-- Work required --
Reproduce all lines of the listing below in which the word "Table" occurs.

-- Data extract --
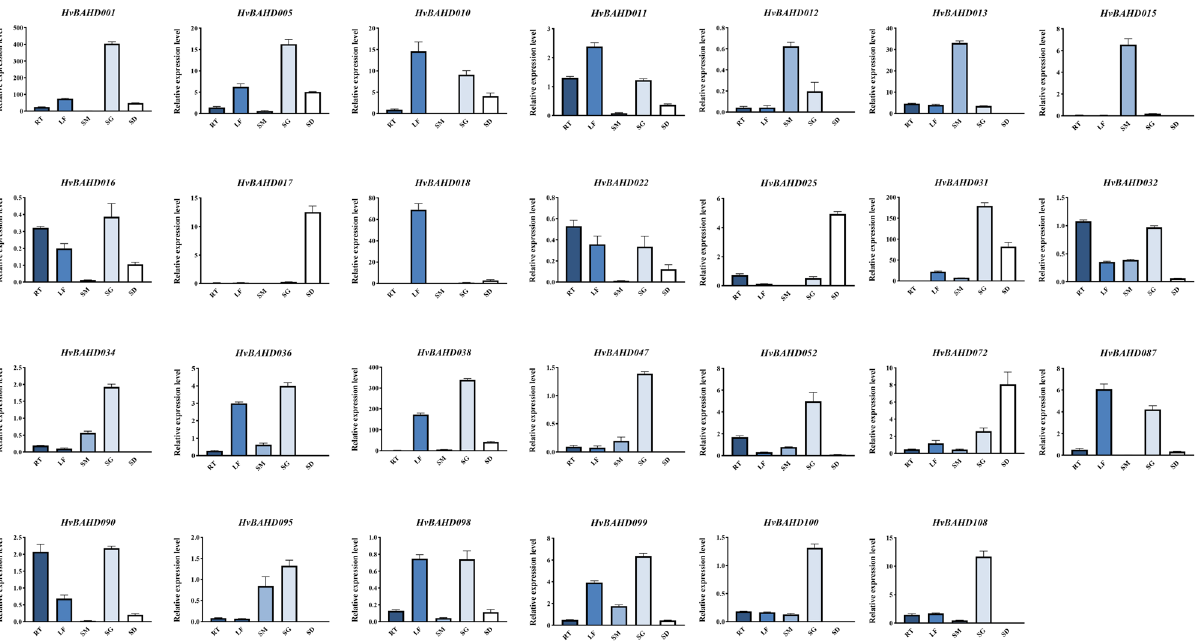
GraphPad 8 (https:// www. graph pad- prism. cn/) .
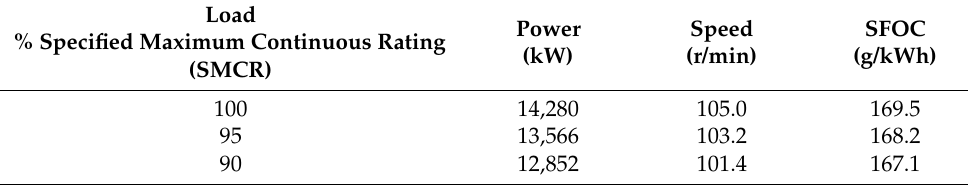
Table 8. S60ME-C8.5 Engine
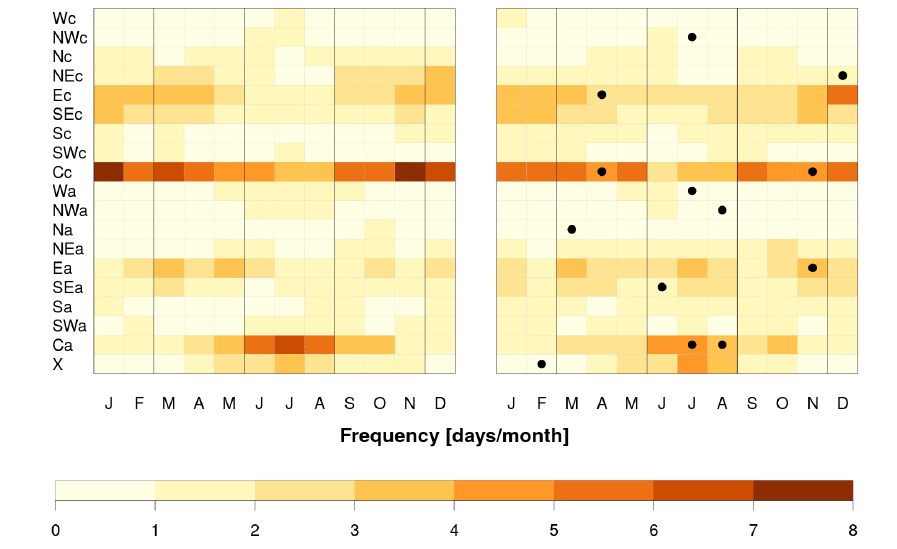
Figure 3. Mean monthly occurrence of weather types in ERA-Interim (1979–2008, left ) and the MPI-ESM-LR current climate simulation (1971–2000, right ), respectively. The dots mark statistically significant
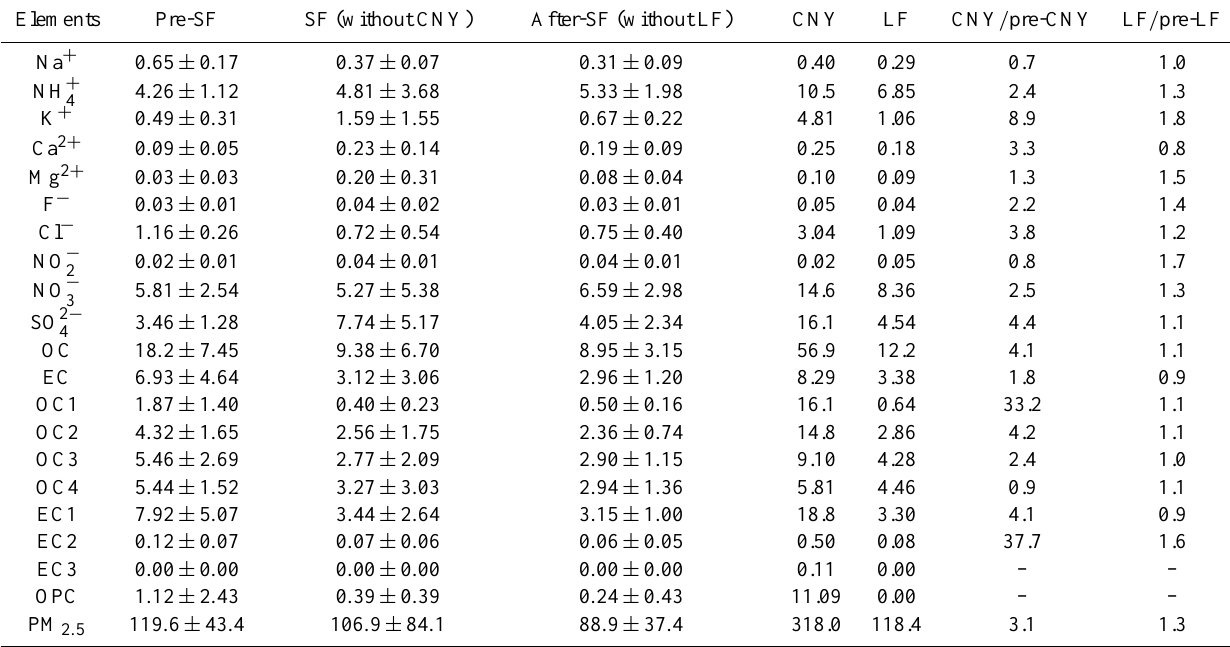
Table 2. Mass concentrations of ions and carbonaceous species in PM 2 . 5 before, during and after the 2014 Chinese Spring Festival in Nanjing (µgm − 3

-- Output for this exercise --
Table 8. S60ME-C8.5 Engine
Table 2. Mass concentrations of ions and carbonaceous species in PM 2 . 5 before, during and after the 2014 Chinese Spring Festival in Nanjing (µgm − 3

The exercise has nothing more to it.